Thread: If you were the teacher... View Single Post
HW Helper
P: 2,952
 Quote by Galileo Well, as unfair as it may sound afterwards, the obtained answer is not the most important thing. The reasoning behind it is. The journey is more valuable than the destination (or something like that). The average velocity is by definition the displacement divided by the time interval: $$\bar v = \frac{\Delta s}{\Delta t}=\frac{s(b)-s(a)}{b-a}$$ This is (by definition) general. It always holds. Constant acceleration or not. By constrast, if the acceleration is constant, there is another way. he velocity graph is a straight line, to find the average you can simply take the average of the end velocities. But this is not general. It doesn't holds for, say s(t)=t^3 from t in [0,1]. Therefore, your answer is incomplete without specification that the acceleration is constant, which you could show by calculating s''(t)=-32 (=constant). So in all fairness, you got a little bit less than the full 2 points. 1.5 is not bad, right?

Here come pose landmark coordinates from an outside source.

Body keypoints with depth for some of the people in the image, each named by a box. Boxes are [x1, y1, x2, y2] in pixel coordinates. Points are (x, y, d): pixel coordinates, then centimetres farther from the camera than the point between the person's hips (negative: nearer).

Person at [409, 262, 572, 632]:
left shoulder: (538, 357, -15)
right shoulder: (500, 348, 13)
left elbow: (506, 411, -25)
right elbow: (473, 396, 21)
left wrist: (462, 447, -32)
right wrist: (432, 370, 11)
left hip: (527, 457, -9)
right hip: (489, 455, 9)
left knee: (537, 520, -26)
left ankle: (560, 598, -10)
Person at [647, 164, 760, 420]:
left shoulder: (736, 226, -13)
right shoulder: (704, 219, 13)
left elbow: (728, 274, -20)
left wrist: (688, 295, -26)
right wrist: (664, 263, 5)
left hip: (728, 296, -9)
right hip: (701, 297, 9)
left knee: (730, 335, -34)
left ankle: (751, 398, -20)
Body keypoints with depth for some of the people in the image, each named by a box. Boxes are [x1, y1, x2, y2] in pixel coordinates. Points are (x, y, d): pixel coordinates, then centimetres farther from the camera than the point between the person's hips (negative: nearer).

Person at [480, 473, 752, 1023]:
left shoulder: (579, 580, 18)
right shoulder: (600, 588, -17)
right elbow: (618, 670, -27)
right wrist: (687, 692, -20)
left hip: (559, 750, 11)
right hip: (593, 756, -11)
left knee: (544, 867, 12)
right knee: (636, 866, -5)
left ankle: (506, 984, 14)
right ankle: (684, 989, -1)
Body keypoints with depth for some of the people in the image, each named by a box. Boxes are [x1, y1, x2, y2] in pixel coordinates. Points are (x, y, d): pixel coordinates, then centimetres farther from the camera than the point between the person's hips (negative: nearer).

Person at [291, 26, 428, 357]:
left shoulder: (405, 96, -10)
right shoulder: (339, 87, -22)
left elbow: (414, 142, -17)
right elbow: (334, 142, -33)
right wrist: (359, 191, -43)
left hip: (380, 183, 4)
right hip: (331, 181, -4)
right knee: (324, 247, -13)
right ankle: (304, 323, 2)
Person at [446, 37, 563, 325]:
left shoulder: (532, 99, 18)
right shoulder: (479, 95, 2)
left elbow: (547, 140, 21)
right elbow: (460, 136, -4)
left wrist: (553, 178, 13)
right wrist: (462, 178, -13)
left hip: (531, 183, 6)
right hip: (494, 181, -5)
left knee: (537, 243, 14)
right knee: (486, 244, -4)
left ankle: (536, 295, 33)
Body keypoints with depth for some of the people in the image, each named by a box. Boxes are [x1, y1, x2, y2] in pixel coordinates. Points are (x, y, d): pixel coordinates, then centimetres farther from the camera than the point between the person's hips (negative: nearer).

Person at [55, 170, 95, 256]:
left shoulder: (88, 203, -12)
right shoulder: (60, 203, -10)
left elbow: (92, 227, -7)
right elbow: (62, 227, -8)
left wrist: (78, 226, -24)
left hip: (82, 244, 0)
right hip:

Consider you learned from it.
I'd like to add the definition for the accepted meaning of "average value of a function".

Say you have a function f(x) defined and integrable over an interval [a,b]. The average value of that function over that interval is defined as :

$$f_{avg} = \frac{1}{b-a} \int_{a}^b f(x)dx$$

That applies for *any* function. If you take the same equation and apply it to a problem of motion to calculate average velocity over the interval [t1, t2], you get :

$$v_{avg} = \frac{1}{t_2-t_1} \int_{t_2}^{t_1} v(t)dt$$

Keeping in mind that v(t) = ds/dt that becomes :

$$v_{avg} = \frac{1}{t_2-t_1} \int_{t_2}^{t_1} \frac{ds}{dt}dt$$

$$v_{avg} = \frac{1}{t_2-t_1} [s(t_2) - s(t_1)]$$

or, in other words, the total displacement divided by the total time. This method made no assumptions about the acceleration, and therefore can be applied in all circumstances.

You'll be seeing more of average value of a function in physics, notably in a.c. circuit theory.